### Records shown:
○ ○ ○ ○ ○
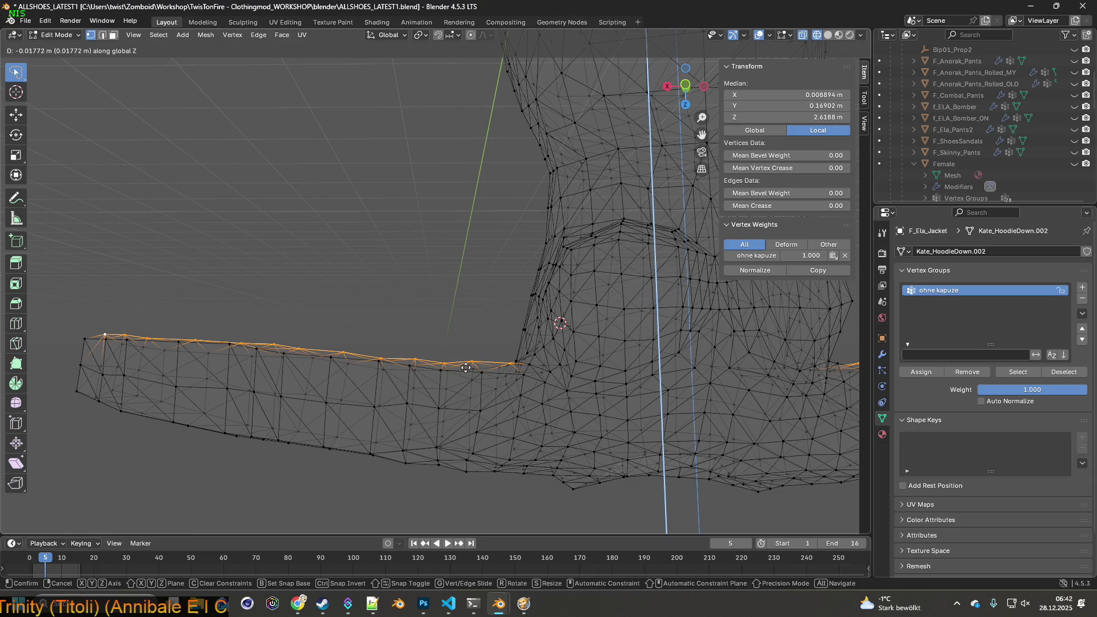
click(466, 368)
drag(478, 379, 549, 343)
drag(318, 385, 594, 312)
click(590, 311)
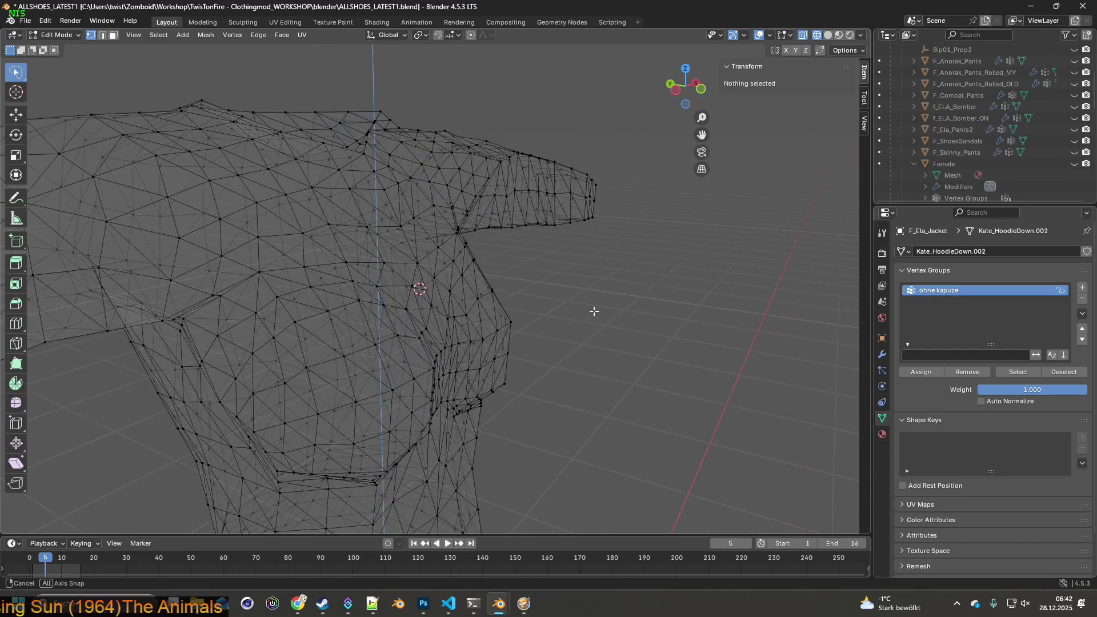
- Lasso-select the outer end section of the jacket sleeve
drag(499, 258, 476, 370)
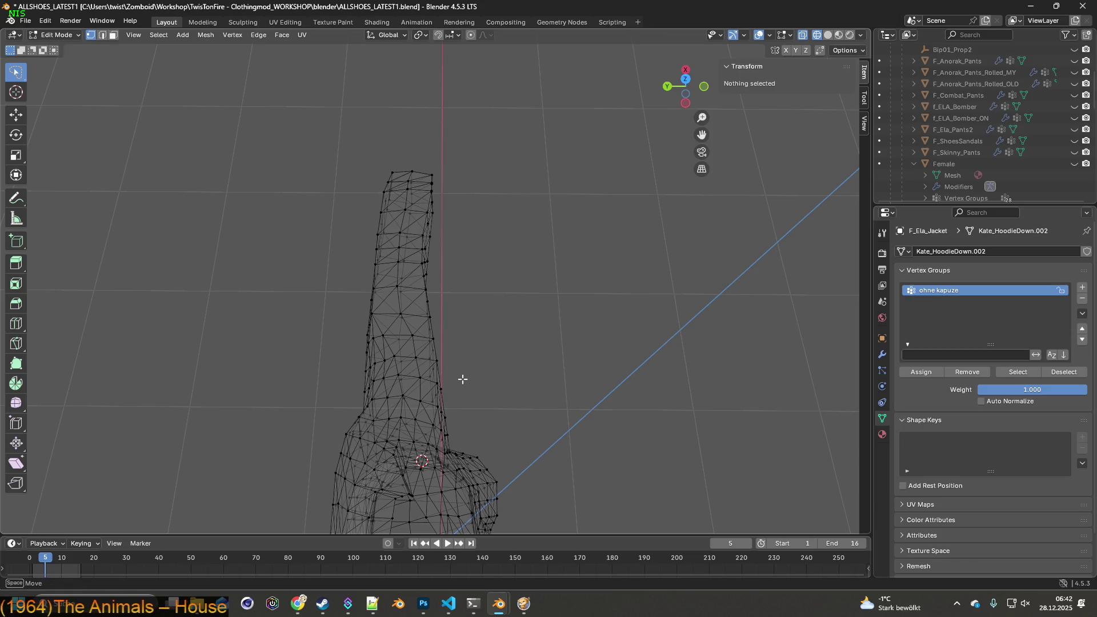
drag(416, 227, 446, 151)
drag(512, 235, 500, 298)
○ ○ ○ ○ ○
### Assigned task:
Could the listing above be printed again in full, with every picture omitted?

### Expected answer:
click(466, 368)
drag(478, 379, 549, 343)
drag(318, 385, 594, 312)
click(590, 311)
- Lasso-select the outer end section of the jacket sleeve
drag(499, 258, 476, 370)
drag(416, 227, 446, 151)
drag(512, 235, 500, 298)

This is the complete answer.